Task goal – Your copy of the entries below should hold exactly the lines from the one containing "Sketch vor 9 – Andy bei der" to the one containing "Γαλλία: Προειδοποίηση Μπαρό για ξένη", inclusive, and no pictures.

*** Block opens ***

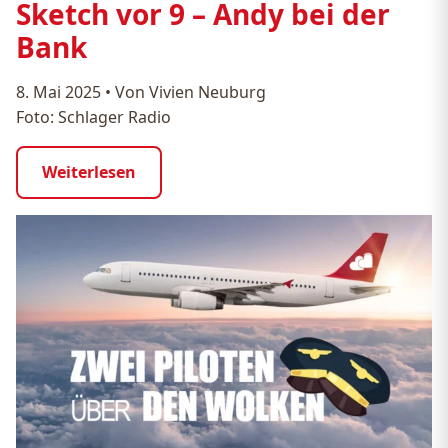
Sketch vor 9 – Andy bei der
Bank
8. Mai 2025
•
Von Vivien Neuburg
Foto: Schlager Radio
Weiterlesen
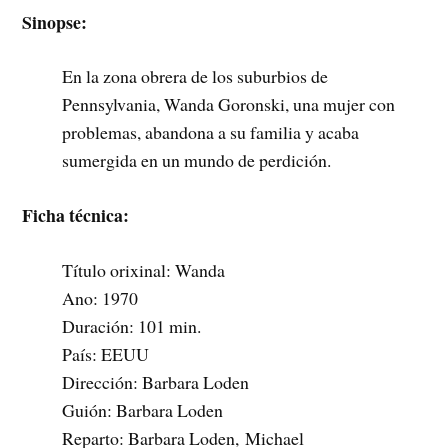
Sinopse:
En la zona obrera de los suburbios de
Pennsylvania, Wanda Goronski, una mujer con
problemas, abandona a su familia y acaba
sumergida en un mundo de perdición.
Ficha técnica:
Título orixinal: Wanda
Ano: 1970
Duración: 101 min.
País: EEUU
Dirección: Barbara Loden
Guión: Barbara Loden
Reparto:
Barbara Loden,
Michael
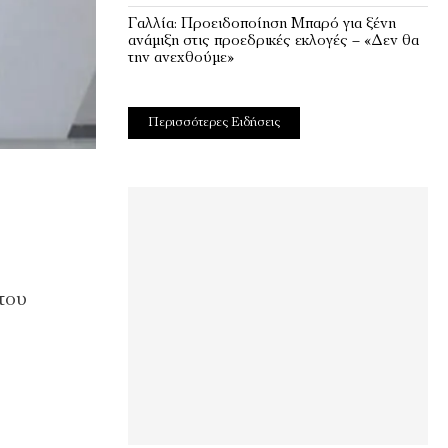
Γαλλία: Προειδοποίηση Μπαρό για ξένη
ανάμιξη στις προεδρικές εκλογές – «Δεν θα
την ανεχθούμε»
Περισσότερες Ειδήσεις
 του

*** Block closes ***
*** Block opens ***

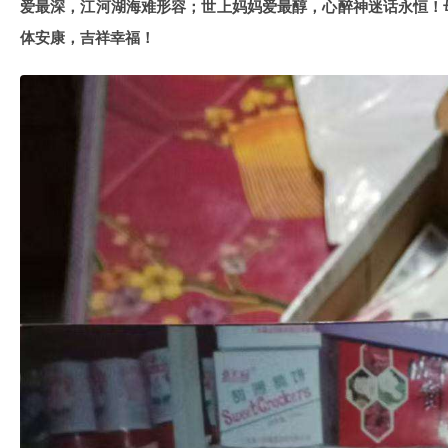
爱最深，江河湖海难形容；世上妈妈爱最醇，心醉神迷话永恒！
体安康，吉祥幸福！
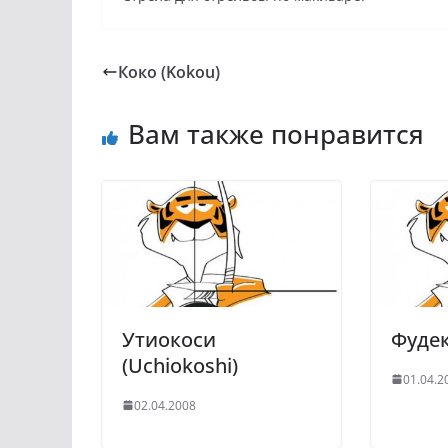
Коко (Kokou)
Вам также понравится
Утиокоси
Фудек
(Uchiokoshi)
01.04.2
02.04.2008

*** Block closes ***

Solution to the exercise –
Sketch vor 9 – Andy bei der
Bank
8. Mai 2025
•
Von Vivien Neuburg
Foto: Schlager Radio
Weiterlesen
Sinopse:
En la zona obrera de los suburbios de
Pennsylvania, Wanda Goronski, una mujer con
problemas, abandona a su familia y acaba
sumergida en un mundo de perdición.
Ficha técnica:
Título orixinal: Wanda
Ano: 1970
Duración: 101 min.
País: EEUU
Dirección: Barbara Loden
Guión: Barbara Loden
Reparto:
Barbara Loden,
Michael
Γαλλία: Προειδοποίηση Μπαρό για ξένη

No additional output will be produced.